KEDIRI, iNews.id – Bantuan Sosial (Bansos) Bidik Misi untuk mahasiswa kurang mampu di Institut Agama Islam Negeri (IAIN) Kediri tak sesuai peruntukan. Badan Pemeriksa Keuangan (BPK) RI mencatat, sebanyak Rp 596.700.000 tidak bisa dipertanggung jawabkan.
Hasil dari audit yang dilaksanakan dilapangan menyebutkan, ada aliran dana sekitar Rp50.000, Rp250.000, dan Rp600.000 yang dialihkan dari rekening penerima (mahasiswa) ke rekening atas nama Khaeril Umam ke rekening BRI. Berdasar keterangan Khaeril Umam, uang yang diminta dari mahasiswa penerima bidik misi dipergunakan untuk pengembangan softskill.
Namun setelah dilakukan penelusuran, terdapat aliran dana mahasiswa bidik misi ini ke rekening penampungan atas nama Khaeril Umam. Dana tersebut telah dilakukan penarikan atau pemindah bukuan ke beberapa rekening pribadi. Ada sembilan pemindah bukuan yang terjadi, mulai nilai Rp20 juta, Rp50 juta, Rp100 juta, hingga Rp400 juta.
Dana tersebut diketahui untuk pengembangan softskill, namun yang lebih parah ada aliran dana untuk kepentingan pribadi berupa, pinjaman pribadi pegawai IAIN Kediri dan non pegawai IAIN Kediri. Dari peminjaman ini, tercatat tanggal 2 Maret 2022, ada sejumlah uang yang belum dikembalikan dan memiliki potensi penyimpangan keuangan Negara.

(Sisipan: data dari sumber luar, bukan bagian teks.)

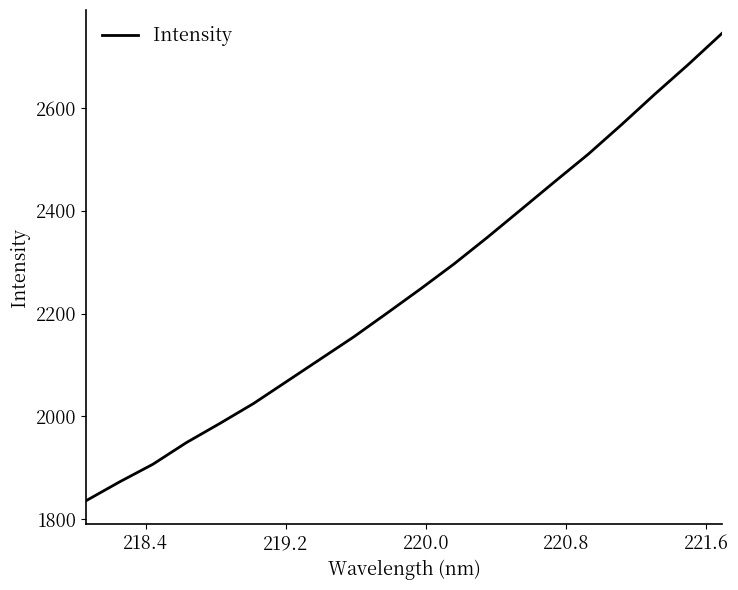

What is the maximum value shown in the chart?

2745.1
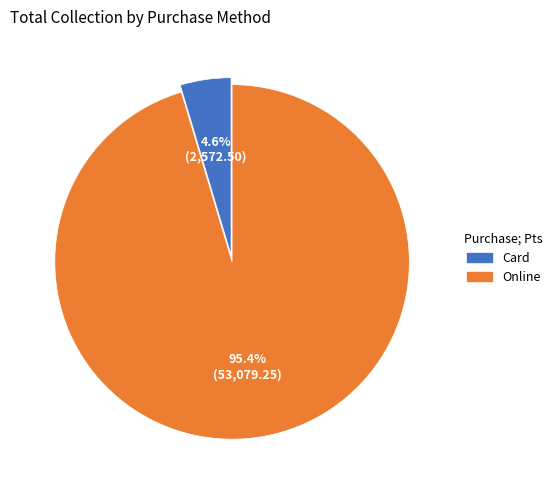

What is the smallest slice in the pie chart?

Card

Ada lima proses peminjaman uang Negara yang tidak bisa dikembalikan, dari lima peminjaman ini menggunakan empat nama. Jumlah peminjaman yang tidak bisa dikembalikan mencapai Rp596.700.000 yang dipergunakan oknum pegawai dan non pegawai. Pinjaman yang dilakukan mulai Rp15 juta hingga Rp500 jutaan.
Humas IAIN Kediri, Atik Masfiah mengakui adanya audit BPK yang memeriksa keuangan IAIN Kediri. Ada beberapa kesalahan yang terjadi dalam pengelolaan keuangan, diantaranya uang sisa yang tidak segera dilakukan pengembalian. “Ini menjadi catatan pengurus, saya tahu karena saya juga pengelolanya,” katanya.

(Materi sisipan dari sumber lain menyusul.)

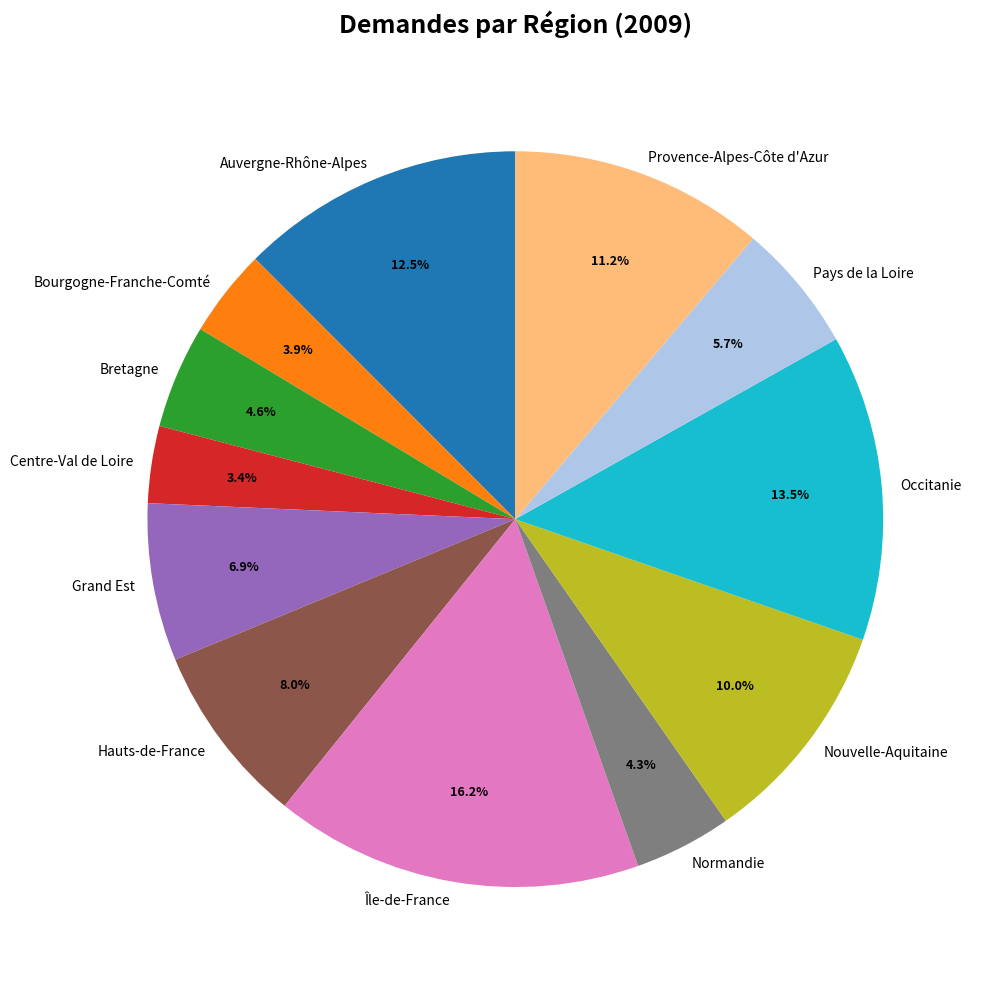

How many slices are in this pie chart?

12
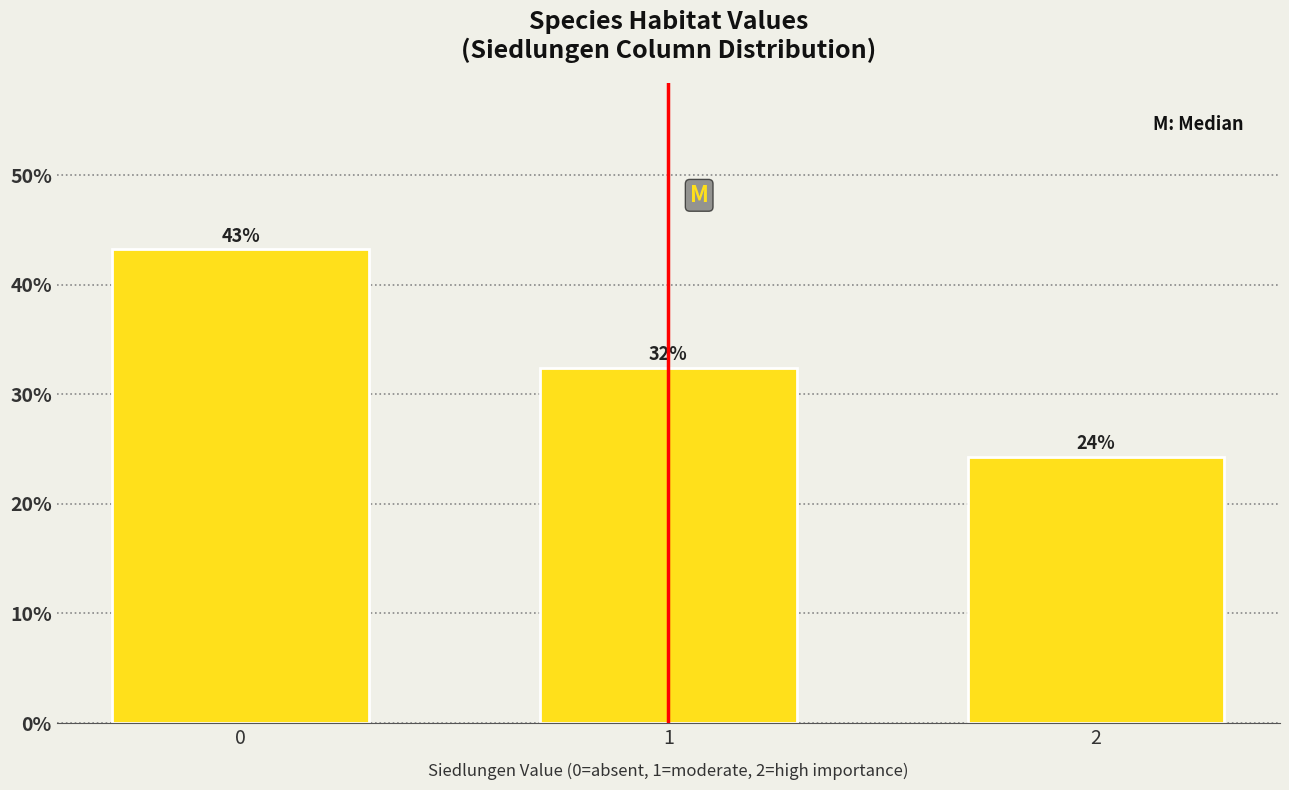

Does the chart contain any negative values?

No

Atik menuturkan, awal masalah ini karena ada kesalahfahaman, saat itu pandemi terjadi. Ada dana bidik misi untuk les Bahasa Inggris ke kampong Inggris di Pare Kediri. Namun kegiatan ini tidak bisa dilakukan karena pandemi Covid-19. Akhirnya kegiatan les bahasa Inggris dilaksanakan di kampus dengan biaya yang lebih murah.
“Awalnya biaya Rp1.200.000 untuk les Bahasa Inggris ke Pare. Namun lesnya diganti ke kampus dan biayanya sekitar Rp700.000 an, sisa uang sudah dikembalikan ke mahasiswa,” ujarnya.
Selain itu, ada sekitar dana Rp300 jutaan yang sudah dikembalikan ke negara. Pengembalian ini dilakukan sesuai dengan intruksi yang diberikan BPK setelah melakukan audit. Disinggung soal penggunaan uang untuk pribadi pegawai IAIN. Atik mengaku tidak mengetahuinya. “Konfirmasi saja ke pengurus mas, kalau soal itu saya tidak tahu,” paparnya.
Sementara itu, Kasi Intelijen Kejaksaan Negeri (Kejari) Kediri Kota, Jawa Timur Harry Rachmat mengatakan, pihaknya siap untuk mengusut dugaan tindak pidana korupsi yang dilakukan di IAIN Kediri. Namun, ia mengaku masih menunggu data adanya dugaan penyelewengan yang dilakukan di institusi perguruan tinggi negeri Islam tersebut.
“Kalau sudah sampai ke tangan kita akan kita usut sampai tuntas. Kita akan melakukan kajian,” katanya.
Sesuai prosedur, ujar Harry, data yang ada akan dilakukan kajian, kemudian menentukan apakah ada unsur tindak pidana korupsi atau tidak. Jika muncul adanya kerugian Negara, maka laporan tindak pidana korupsi ini akan dilakukan pengusutan hingga tuntas. Namun jika tidak ada unsure kerugian Negara, laporan dugaan penyimpangan ini akan dihentikan.
“Kita lihat dulu, kaji terlebih dulu, kemudian diusut sampai tuntas. Prinsipnya kita siap mengusut adanya dugaan korupsi,” paparnya.